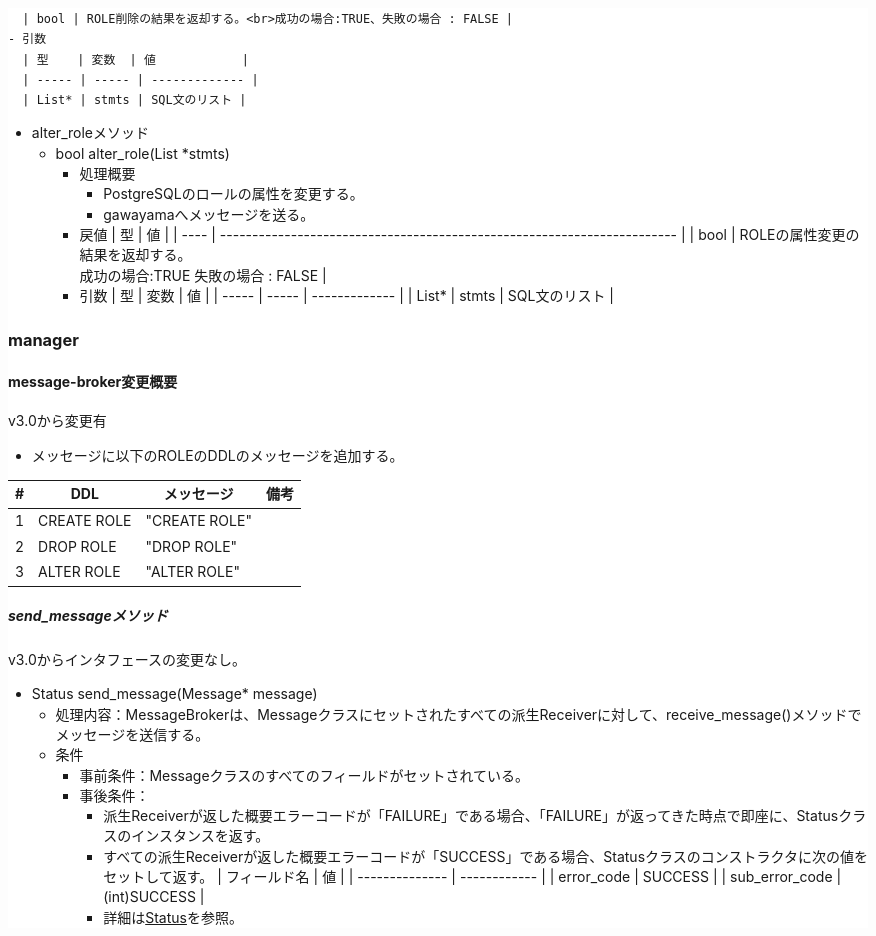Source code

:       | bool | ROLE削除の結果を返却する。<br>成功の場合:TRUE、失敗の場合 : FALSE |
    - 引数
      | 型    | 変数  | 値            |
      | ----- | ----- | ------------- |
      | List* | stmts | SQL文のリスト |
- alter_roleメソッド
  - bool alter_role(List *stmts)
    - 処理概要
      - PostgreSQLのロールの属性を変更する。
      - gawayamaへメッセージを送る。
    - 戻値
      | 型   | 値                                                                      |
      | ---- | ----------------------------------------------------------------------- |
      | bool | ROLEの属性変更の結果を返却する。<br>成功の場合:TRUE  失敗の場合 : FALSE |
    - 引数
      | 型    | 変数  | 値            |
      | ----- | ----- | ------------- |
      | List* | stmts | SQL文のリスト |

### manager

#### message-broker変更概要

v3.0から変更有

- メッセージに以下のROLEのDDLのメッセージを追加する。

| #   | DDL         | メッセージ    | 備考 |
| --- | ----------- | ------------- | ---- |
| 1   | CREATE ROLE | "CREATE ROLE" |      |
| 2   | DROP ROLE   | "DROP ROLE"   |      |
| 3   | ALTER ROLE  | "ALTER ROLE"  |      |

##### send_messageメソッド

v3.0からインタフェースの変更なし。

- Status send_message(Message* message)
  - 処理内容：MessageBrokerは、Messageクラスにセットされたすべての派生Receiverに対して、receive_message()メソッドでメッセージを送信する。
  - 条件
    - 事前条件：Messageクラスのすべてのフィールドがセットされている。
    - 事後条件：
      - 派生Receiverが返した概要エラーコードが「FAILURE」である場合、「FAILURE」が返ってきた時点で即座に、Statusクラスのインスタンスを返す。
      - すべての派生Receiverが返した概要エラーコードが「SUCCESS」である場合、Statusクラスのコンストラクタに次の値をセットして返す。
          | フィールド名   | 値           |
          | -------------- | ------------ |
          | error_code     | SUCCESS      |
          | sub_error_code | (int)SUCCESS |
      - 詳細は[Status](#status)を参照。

________

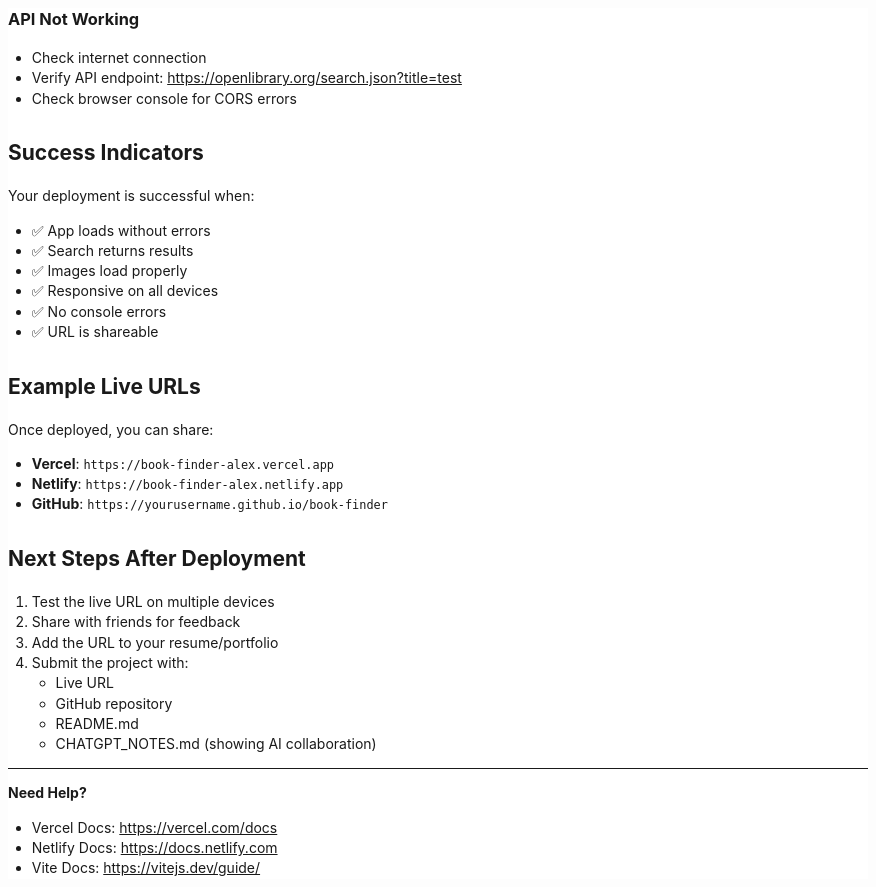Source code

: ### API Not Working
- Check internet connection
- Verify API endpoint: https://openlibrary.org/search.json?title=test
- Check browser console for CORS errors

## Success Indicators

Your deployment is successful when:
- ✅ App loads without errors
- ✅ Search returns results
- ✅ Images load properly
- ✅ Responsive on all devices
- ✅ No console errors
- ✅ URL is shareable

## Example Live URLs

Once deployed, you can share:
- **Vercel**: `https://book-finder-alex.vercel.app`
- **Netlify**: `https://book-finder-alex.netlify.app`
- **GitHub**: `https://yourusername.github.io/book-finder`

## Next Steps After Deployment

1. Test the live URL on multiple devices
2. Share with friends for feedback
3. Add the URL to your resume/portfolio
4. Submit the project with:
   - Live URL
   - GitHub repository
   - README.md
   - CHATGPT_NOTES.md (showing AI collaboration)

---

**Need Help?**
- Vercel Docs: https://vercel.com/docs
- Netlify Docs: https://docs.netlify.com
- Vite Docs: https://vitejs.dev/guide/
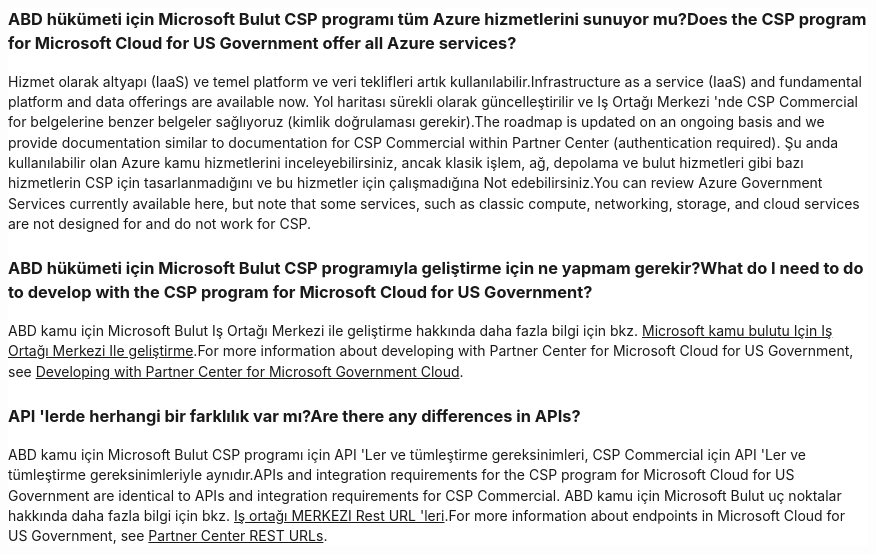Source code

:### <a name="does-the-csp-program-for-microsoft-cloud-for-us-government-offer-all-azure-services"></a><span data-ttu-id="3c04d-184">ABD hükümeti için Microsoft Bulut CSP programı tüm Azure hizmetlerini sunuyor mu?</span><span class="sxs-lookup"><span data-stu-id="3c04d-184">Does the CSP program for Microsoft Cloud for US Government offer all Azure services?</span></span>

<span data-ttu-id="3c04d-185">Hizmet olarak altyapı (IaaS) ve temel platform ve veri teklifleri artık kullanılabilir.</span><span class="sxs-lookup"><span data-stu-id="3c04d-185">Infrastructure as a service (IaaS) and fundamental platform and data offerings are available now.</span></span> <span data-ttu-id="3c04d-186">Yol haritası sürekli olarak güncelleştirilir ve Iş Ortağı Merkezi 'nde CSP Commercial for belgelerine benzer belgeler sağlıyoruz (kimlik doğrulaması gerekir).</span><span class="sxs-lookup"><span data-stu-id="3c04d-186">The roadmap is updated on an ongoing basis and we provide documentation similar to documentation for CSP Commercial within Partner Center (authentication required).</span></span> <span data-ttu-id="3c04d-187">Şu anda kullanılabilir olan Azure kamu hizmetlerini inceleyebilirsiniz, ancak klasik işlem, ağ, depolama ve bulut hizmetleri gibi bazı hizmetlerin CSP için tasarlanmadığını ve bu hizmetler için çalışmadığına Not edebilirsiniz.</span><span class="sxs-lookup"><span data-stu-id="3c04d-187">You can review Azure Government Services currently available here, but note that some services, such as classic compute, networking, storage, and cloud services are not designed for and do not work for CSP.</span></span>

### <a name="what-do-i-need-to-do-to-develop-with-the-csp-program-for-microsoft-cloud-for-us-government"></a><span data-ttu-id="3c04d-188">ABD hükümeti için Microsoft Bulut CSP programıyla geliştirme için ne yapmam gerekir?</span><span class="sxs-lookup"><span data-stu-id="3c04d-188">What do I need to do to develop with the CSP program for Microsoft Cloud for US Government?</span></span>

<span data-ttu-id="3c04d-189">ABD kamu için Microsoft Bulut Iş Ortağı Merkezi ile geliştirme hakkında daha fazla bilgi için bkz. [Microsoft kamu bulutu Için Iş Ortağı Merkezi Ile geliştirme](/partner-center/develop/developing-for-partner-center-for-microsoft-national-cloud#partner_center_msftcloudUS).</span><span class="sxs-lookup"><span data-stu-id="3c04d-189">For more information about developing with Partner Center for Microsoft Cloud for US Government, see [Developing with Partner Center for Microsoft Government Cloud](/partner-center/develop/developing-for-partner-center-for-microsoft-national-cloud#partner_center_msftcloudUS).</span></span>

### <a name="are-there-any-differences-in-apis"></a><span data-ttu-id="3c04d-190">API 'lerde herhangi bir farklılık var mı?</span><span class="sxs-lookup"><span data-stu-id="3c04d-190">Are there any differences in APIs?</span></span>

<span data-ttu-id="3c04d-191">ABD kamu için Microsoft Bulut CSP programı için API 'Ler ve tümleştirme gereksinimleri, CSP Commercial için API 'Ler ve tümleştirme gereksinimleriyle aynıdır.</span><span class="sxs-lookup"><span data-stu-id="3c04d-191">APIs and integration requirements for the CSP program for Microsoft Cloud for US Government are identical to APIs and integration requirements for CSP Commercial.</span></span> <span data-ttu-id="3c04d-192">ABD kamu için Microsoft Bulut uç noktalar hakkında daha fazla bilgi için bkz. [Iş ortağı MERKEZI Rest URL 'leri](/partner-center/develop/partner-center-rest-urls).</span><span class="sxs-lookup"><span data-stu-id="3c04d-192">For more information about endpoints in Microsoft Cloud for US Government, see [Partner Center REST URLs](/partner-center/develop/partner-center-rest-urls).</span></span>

________

Lines with "errors": return each one from the data above.

**TASK OUTPUT:**
- Check browser console for CORS errors
- ✅ App loads without errors
- ✅ No console errors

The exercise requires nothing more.